### Entries shown
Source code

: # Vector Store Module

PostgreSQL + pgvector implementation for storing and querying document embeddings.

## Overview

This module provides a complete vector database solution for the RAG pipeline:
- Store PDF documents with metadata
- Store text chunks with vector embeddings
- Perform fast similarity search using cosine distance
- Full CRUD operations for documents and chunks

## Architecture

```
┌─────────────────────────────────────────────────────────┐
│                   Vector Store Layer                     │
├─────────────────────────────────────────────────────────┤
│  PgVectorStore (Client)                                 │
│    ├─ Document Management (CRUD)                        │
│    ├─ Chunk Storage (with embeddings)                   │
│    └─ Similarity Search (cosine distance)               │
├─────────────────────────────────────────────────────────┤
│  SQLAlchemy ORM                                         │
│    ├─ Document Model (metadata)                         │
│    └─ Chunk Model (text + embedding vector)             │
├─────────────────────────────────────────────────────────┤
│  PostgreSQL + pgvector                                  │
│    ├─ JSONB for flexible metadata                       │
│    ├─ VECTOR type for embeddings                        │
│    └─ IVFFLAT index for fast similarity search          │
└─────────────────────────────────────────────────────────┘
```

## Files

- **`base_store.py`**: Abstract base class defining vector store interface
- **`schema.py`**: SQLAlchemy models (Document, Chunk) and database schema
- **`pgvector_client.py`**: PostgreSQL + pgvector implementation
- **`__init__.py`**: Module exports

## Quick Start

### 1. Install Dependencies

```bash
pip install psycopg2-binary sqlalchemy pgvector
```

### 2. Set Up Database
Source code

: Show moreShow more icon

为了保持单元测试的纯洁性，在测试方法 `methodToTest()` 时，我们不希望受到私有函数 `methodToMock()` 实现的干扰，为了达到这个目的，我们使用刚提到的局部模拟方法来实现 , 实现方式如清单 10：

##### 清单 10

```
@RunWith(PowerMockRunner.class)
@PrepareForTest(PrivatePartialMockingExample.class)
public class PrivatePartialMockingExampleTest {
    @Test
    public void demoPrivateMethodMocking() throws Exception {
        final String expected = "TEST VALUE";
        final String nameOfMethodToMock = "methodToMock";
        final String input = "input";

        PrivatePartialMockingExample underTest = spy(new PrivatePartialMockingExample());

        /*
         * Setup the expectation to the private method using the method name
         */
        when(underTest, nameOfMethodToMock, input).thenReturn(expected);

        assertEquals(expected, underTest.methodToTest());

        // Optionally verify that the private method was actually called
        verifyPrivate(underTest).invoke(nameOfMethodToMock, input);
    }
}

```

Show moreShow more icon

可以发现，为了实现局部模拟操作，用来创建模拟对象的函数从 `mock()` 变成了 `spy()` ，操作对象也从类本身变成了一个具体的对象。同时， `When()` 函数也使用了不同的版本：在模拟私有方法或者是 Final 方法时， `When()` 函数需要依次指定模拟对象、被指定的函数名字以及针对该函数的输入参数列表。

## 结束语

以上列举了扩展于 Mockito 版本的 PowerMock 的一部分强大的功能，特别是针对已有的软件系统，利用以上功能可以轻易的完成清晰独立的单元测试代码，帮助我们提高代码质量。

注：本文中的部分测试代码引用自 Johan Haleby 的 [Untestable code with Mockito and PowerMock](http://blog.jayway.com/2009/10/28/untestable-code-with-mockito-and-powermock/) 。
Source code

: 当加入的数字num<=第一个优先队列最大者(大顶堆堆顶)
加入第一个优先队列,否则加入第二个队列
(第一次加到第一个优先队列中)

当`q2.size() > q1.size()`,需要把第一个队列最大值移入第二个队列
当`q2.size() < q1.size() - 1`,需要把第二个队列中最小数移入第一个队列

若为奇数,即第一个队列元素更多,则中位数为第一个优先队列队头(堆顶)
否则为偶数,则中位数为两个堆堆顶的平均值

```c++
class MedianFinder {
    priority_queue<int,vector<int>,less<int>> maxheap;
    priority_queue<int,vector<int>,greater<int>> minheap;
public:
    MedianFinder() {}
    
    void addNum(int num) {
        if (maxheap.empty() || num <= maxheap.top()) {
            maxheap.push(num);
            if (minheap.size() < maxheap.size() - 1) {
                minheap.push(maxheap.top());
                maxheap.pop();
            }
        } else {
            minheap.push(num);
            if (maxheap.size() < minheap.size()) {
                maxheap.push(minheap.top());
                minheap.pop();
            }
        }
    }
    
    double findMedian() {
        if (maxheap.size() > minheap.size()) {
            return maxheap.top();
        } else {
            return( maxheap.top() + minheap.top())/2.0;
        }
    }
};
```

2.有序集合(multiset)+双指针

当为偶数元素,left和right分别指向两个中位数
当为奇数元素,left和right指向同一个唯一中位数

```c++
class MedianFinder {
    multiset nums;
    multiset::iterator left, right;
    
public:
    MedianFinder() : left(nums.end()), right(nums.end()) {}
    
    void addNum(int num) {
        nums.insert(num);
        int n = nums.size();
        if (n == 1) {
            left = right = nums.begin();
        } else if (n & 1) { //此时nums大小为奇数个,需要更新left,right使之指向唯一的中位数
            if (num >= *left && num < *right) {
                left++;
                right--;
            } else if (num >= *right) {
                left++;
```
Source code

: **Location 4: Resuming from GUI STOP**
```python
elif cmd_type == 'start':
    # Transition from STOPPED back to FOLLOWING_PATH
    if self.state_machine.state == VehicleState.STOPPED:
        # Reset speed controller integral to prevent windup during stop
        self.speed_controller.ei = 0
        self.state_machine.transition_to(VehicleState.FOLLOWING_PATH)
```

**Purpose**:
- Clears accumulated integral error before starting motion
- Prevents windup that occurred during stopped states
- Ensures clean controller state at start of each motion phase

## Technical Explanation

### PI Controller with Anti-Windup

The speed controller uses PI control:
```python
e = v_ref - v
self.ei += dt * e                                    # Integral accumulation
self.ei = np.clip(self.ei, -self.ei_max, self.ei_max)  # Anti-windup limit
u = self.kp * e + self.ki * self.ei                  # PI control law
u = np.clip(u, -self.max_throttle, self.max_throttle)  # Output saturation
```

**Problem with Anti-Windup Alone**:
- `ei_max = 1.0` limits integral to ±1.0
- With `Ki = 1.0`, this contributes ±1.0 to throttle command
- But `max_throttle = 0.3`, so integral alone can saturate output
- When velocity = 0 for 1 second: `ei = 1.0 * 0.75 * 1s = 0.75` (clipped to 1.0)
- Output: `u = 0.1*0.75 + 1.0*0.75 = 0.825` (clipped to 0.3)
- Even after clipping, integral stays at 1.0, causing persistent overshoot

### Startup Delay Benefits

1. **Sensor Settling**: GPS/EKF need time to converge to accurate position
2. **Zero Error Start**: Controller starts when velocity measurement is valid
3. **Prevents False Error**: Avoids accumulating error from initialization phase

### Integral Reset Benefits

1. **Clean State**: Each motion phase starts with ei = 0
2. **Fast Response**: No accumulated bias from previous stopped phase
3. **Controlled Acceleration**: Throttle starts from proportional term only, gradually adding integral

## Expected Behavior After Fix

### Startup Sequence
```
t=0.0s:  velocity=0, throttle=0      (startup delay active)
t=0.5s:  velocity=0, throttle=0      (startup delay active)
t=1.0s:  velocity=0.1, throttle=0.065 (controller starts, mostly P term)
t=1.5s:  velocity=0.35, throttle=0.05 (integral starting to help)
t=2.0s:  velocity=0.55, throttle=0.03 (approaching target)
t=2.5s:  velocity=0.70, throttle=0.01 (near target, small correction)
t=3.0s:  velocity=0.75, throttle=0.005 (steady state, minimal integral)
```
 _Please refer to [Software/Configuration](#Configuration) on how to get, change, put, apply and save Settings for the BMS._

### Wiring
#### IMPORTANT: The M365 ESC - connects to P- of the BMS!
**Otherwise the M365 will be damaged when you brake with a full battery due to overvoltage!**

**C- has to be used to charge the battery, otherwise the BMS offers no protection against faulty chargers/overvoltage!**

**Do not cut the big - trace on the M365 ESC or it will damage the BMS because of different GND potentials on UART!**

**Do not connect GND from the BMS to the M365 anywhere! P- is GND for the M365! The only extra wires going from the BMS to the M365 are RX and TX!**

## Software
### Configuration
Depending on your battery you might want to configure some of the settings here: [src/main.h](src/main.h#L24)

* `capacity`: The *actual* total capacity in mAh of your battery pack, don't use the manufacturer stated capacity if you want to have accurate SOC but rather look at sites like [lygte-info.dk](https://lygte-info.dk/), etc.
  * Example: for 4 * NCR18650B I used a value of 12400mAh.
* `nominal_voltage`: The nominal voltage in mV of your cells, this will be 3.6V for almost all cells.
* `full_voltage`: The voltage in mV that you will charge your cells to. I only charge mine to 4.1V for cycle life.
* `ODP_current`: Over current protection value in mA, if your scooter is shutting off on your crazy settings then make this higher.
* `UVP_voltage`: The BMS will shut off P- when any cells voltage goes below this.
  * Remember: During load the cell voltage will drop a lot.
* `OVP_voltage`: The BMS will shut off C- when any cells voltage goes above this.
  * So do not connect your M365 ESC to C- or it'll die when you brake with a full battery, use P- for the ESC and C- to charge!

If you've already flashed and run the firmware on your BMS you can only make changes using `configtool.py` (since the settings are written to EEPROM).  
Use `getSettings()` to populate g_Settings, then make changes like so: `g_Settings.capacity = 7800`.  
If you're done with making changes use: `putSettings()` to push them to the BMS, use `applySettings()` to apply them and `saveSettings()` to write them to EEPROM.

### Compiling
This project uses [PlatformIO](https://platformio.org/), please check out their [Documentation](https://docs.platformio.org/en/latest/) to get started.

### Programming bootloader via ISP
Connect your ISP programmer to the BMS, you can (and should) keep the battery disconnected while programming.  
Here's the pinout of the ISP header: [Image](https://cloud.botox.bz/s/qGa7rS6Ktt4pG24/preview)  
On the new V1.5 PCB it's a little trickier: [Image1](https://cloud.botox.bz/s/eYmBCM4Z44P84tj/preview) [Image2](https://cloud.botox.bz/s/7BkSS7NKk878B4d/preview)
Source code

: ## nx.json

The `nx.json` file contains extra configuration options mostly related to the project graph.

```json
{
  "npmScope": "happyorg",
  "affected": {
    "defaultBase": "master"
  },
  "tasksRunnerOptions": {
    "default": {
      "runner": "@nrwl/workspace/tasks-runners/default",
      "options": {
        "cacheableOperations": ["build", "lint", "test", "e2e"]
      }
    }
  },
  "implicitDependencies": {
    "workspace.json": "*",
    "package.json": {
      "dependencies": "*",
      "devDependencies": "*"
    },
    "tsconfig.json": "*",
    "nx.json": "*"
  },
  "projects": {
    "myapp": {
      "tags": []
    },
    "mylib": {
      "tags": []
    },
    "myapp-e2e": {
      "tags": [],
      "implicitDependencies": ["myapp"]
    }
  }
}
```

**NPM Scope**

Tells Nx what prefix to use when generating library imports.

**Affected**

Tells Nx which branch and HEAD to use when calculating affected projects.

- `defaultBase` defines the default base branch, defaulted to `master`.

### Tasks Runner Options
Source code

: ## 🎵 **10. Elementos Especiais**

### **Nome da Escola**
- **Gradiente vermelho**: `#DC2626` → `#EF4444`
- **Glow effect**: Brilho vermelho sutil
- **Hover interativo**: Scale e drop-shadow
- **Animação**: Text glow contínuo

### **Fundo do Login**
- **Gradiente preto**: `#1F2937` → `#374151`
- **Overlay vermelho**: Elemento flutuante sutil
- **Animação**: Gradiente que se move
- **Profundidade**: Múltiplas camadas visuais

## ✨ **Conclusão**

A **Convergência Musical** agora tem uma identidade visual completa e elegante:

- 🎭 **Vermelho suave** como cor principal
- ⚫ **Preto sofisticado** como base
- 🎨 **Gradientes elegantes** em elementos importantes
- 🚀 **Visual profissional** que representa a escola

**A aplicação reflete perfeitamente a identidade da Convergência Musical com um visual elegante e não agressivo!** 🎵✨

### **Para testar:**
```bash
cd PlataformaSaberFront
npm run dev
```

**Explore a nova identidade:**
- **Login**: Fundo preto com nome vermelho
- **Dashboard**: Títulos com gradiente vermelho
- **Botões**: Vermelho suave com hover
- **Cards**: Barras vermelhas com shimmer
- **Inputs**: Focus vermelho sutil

### Directions
From the listing above, pick out each line where the word "more" appears.

### The completed task
: Show moreShow more icon
Show moreShow more icon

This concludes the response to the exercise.